══ Passage given ══
The dataset I used is a compiled dataset from Kaggle (https://www.kaggle.com/petersunga/google-amazon-facebook-employee-reviews) which contains 67k employee reviews for the most prestigious tech companies in the United States, such as Google, Netflix, Amazon, Facebook, Apple, and Microsoft. The requirements of the project have requested that we provide a prescriptive analysis for our context and so I will be making a reccomendation at the end of my analysis that will recommend which tech company is the best to work for based on the results of my analysis.
I will be uploading the revised dataset to a local database as per the requirements of the project and I will be conducting the following topics which were covered throughout the lecture portion of CIS545-11 as well as some Exploratory Data Analysis (EDA). Below is a list of the items I will cover in this project:
- EDA
- Discriptive Analysis (Scatterplots, Histograms, Correlation, etc.)
- Linear Regression
- Logistic Regression
- Database Connections
- Calculating Averages
- Prescriptive Analysis
I have cleaned the dataset in Excel and dropped columns from the dataset which are not pertinent for the different types of Analysis that I will be performing on the dataset.
The revised content of the dataset contains the following columns:
- company
- pros
- cons
- overall-ratings
- work-balance-stars
- culture-values-stars
- career-opportunities-stars
- comp-benefit-stars
- senior-management-stars
═══
_Given task 1_
Write out the records from their start through the line containing "நாட்டுப்புறவியல்", substituting "Item" for every "Example" and leaving everything else unchanged.
The records are unrelated to the project description.
══ Material provided ══
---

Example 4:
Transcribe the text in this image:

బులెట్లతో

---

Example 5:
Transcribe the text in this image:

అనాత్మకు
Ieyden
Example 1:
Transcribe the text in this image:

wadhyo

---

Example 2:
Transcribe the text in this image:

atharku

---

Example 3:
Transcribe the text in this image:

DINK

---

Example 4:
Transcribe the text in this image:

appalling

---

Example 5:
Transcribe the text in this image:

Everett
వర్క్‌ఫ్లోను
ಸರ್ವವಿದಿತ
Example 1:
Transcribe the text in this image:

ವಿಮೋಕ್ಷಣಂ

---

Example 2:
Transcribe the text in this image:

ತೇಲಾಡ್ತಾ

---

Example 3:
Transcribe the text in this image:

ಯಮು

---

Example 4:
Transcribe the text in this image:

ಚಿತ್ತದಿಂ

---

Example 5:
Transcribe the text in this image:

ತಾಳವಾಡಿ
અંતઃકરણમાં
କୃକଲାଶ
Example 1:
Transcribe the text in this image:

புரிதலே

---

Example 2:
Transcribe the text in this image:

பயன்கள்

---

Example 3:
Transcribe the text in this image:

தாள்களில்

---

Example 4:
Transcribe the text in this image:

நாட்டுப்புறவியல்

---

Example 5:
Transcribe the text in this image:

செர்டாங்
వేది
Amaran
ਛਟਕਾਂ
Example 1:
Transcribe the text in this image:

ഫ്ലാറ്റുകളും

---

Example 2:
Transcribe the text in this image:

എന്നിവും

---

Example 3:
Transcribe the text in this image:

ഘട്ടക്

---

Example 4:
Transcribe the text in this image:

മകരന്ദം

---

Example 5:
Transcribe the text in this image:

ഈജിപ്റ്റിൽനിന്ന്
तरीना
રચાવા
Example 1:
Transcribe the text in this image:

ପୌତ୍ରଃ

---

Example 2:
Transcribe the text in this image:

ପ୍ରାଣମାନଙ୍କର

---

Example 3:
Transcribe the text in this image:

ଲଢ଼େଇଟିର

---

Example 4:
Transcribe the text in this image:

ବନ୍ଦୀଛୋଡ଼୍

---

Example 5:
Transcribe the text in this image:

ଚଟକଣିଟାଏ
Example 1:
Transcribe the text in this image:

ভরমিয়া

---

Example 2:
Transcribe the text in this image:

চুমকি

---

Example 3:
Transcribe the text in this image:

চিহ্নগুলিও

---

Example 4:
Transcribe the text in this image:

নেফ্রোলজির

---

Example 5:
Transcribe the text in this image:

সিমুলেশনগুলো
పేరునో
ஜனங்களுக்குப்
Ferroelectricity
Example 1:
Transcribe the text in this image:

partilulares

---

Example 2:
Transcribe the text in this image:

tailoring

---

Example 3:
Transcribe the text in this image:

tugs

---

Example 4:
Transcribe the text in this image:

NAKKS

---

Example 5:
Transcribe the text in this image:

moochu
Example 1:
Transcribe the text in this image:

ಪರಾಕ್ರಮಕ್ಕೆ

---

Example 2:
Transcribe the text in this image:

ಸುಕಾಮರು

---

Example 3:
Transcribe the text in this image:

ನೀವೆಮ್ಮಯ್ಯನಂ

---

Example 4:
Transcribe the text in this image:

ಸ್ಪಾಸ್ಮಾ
═══
_Given task 2_
Answer these questions from the project description:
(a) From which site does the compiled dataset come?
(b) In what program was the dataset cleaned?
(c) How many employee reviews does the dataset contain?

_Full solution 1_
---

Item 4:
Transcribe the text in this image:

బులెట్లతో

---

Item 5:
Transcribe the text in this image:

అనాత్మకు
Ieyden
Item 1:
Transcribe the text in this image:

wadhyo

---

Item 2:
Transcribe the text in this image:

atharku

---

Item 3:
Transcribe the text in this image:

DINK

---

Item 4:
Transcribe the text in this image:

appalling

---

Item 5:
Transcribe the text in this image:

Everett
వర్క్‌ఫ్లోను
ಸರ್ವವಿದಿತ
Item 1:
Transcribe the text in this image:

ವಿಮೋಕ್ಷಣಂ

---

Item 2:
Transcribe the text in this image:

ತೇಲಾಡ್ತಾ

---

Item 3:
Transcribe the text in this image:

ಯಮು

---

Item 4:
Transcribe the text in this image:

ಚಿತ್ತದಿಂ

---

Item 5:
Transcribe the text in this image:

ತಾಳವಾಡಿ
અંતઃકરણમાં
କୃକଲାଶ
Item 1:
Transcribe the text in this image:

புரிதலே

---

Item 2:
Transcribe the text in this image:

பயன்கள்

---

Item 3:
Transcribe the text in this image:

தாள்களில்

---

Item 4:
Transcribe the text in this image:

நாட்டுப்புறவியல்

_Full solution 2_
(a) Kaggle
(b) Excel
(c) 67k